ANNAPOLIS (Jan. 23, 2017)—Just over four years after the Sandy Hook shooting in Connecticut, schools across the nation are continuing their efforts to promote safety and security for students, including in Maryland through the state's 2017 School Safety Initiative.
The Maryland Center for School Safety and a group called Safe and Sound Schools held safety training this week for school administrators, mental health staff, security staff and resource officers from schools across the state to discuss topics such as mental health, awareness and preparation.
In 2013, the General Assembly created The Maryland Center for School Safety after the fatal Sandy Hook shooting to prepare schools for emergencies and tragedies to help ensure that students, parents, and staff are in a safe, secure environment.
The safety training included presentations from law enforcement expert Daniel Jewiss, who spoke about the shooting and the lessons learned at Sandy Hook; Michele Gay, a mother who lost a daughter, Josephine, during the Sandy Hook shooting; and Benjamin Fernandez, a school psychologist from Loudoun County Public Schools in Virginia, who spoke about recovery after a school tragedy.
Safe and Sound Schools is an initiative to promote safety, prompted by the 2012 Connecticut shootings in which 20 students and 6 adults were fatally shot.
Gay, along with Alissa Parker, who also lost a daughter, Emilie, at the Sandy Hook shooting, are founders of the program to influence communities to come together to find ways to make schools and their community a safe environment.
Jewiss said that after the 2012 Sandy Hook school shooting, law enforcement officers began a strategy of "shaving seconds to save lives," by cutting down response times of first responders, communicating effectively with dispatchers, and getting to the scene quicker.
Jewiss described the events that occurred the day of the shooting and emphasized the importance of the approach both law enforcement and school officials should take.
Jewiss said that all individuals involved should be properly trained and learn how to respond to an emergency. Officials should be flexible in their roles and get to the scene as fast as possible, thereby hopefully decreasing the number of shots fired.

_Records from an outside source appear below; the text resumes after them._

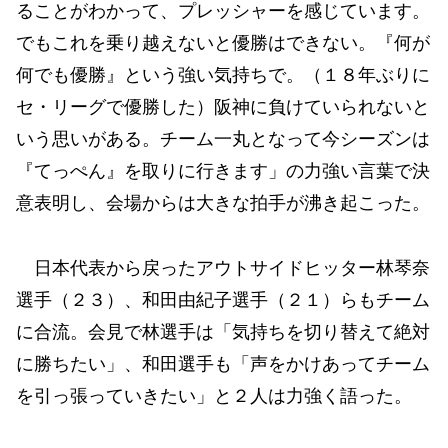
ることがわかって、プレッシャーを感じています。
でもこれを乗り越えないと優勝はできない。『何が
何でも優勝』という強い気持ちで。（１８年ぶりに
セ・リーグで優勝した）阪神に負けていられないと
いう思いがある。チーム一丸となって今シーズンは
『てっぺん』を取りに行きます」の力強い言葉で決
意表明し、会場からは大きな拍手が沸き起こった。
日本代表から戻ったアウトサイドヒッター林琴奈
選手（２３）、和田由紀子選手（２１）らもチーム
に合流。会見で林選手は「気持ちを切り替えて絶対
に勝ちたい」、和田選手も「声をかけあってチーム
を引っ張っていきたい」と２人は力強く語った。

Jewiss said that response times should also be sped up and every second counts. Dispatchers should ask questions such as the number of shooters, what the shooter is wearing and the location of the shooter and caller.
"I think just making those adjustments in our scripts that we operate under, the way that we answer the calls, the way that school staff call it in and the way that our first responders get there," Jewiss said. "I think that alone is valuable seconds."
"We're trying to save as many lives as possible," Jewiss said. "Shaving seconds by changing some of the things we talked about is a game changer."
Gay, who has taught in Maryland and Virginia, gave the perspective of how to deal with school safety, being both a teacher and a mom who dealt with trauma.
"I think it's a challenge for us all, for my family in particular because you know, we've got a trauma history and they don't love for me to walk out the door because I think in the back of their of minds they're afraid that I might not come back," Gay said. "Those are things we have to consider with families that have trauma histories."
Fernandez spoke about schools handling students who suffer from trauma. He said he believes physical and psychological safety, crisis intervention, preparing for recovery and building resiliency are major factors to consider.
Schools are large access points to mental health care for students and employ mental health professionals who are already in place, Fernandez said.
Gay's late daughter Josephine and her two surviving daughters influenced her to start the Sandy Hook initiative and advocate for school safety training all over the country.
"I wanted to do something very positive," Gay said. "My daughter was very positive and it keeps her close and it helps me feel like I'm building something that she would be proud of."
Gay said she wanted to make sure that her two surviving children and other children were growing up in country where they could go to school safely. She also wanted to make sure teachers wouldn't be afraid to go to work and communities could maintain schools as a center of the community.
Ed Clarke, the director of Maryland Center for School Safety, said he brought guests from Connecticut to learn lessons from Sandy Hook and that he wants school and law enforcement officials to work together.
Clarke said he wants officials to learn how to respond to a low-level emergency or a catastrophic event that may impact one of the schools in the state, and more importantly, how to recover to get back to a sense of normalcy.
Moving forward, Clarke said, he plans to continue a series of trainings, work with all 24 school districts and listen to the needs of law enforcement.
The Maryland Center for School Safety also plans to embark on providing active shooter training for school districts and law enforcement throughout the state.